KENANSVILLE, Fla. (WFLA) – State and federal government officials have concluded their inspection on an animal park in Central Florida after a white rhinoceros was shot and killed when it tried to escape.
According to the Florida Fish and Wildlife Conservation Commission, the white rhino was shot dead less than a day after it arrived at the wildlife park last year. Reports showed that the incident took place on Sept. 19 at Wild Florida, a gator and drive-thru safari park about 60 miles south of Orlando in Kenansville.
FWC investigators said they were called to the park around a week later after they received an anonymous tip that called the shooting “animal abuse” and “unnecessary.”
However, the park’s owner, Jordan Munns told investigators that the rhino was “acting very wild” the day it arrived. Munns said they observed the animal “acting aggressively” as it tried to climb over an enclosure.
According to a previous WFLA8 story, the rhino climbed over a guardrail to escape the lockdown area and entered the main containment area, where it had yet to be placed. The rhino then tested the cable fence and hot wire surrounding the enclosure, but clamed down and spent the night resting in the main containment area.

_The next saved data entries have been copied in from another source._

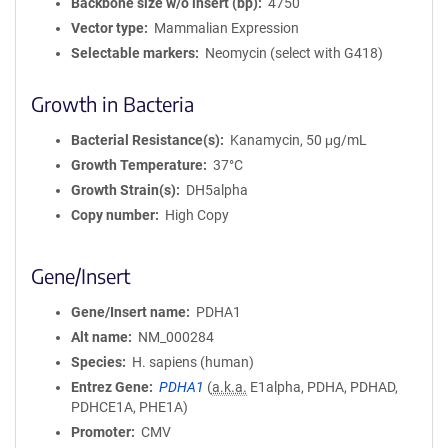
Backbone size w/o insert (bp)
4750
Vector type
Mammalian Expression
Selectable markers
Neomycin (select with G418)
Growth in Bacteria
Bacterial Resistance(s)
Kanamycin, 50 μg/mL
Growth Temperature
37°C
Growth Strain(s)
DH5alpha
Copy number
High Copy
Gene/Insert
Gene/Insert name
PDHA1
Alt name
NM_000284
Species
H. sapiens (human)
Entrez Gene
PDHA1
(
a.k.a.
E1alpha, PDHA, PDHAD,
PDHCE1A, PHE1A)
Promoter
CMV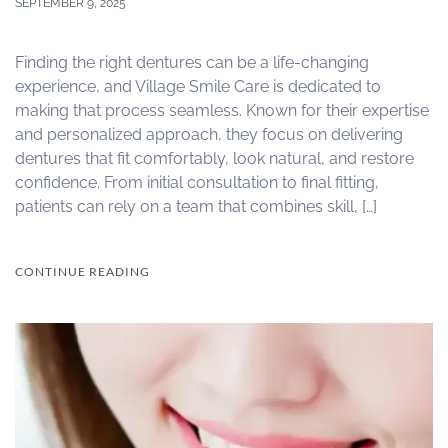
SEPTEMBER 9, 2025
Finding the right dentures can be a life-changing
experience, and Village Smile Care is dedicated to
making that process seamless. Known for their expertise
and personalized approach, they focus on delivering
dentures that fit comfortably, look natural, and restore
confidence. From initial consultation to final fitting,
patients can rely on a team that combines skill, […]
CONTINUE READING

The park closed the next day to allow the rhino time to acclimate, but when staff arrived the next morning, the animal began acting wild again and continued to test the fence. It was reported that staff tried to reinforce the fence by attaching more guardrail material to the top of it.
Animal park staff decided that if the white rhino breached the enclosure again, they would shoot it. Eventually, the rhino continued to test the fence, leading it to breach the containment.
Armed with high-powered rifles, staff chased the animal to a nearby cypress stand and opened fire. Once the animal was dead, workers loaded the rhino onto a trailer and drove it to a property where other animals were buried.
“Out of fear that a helicopter might spot the rhino, they dug a hole, placed the rhino in it, and covered it most of the way, leaving a portion of the head exposed for us to observe upon our arrival.”
The rhino “was in healthy condition” before it was killed, the report said.
Now, the inspection done by the federal government and the United States Department of Agriculture has been made available. In the report, inspectors noted that the primary enclosure for the rhino was made of “five strand reinforced wire gauge fencing and a hot wire,” that the animal was able to “fully leave” and was eventually “euthanized due to public safety.”
In conclusion, the inspector said, “enclosures must be of adequate strength to prevent animal escape, injury and death.”
According to NBC Affiliate WESH, the inspectors also found an “unprotected electrical cord” in spaces for bobcats and sloths. In another animal enclosure, the inspector said there was “floor wire fencing exposed with sharp points protruding.”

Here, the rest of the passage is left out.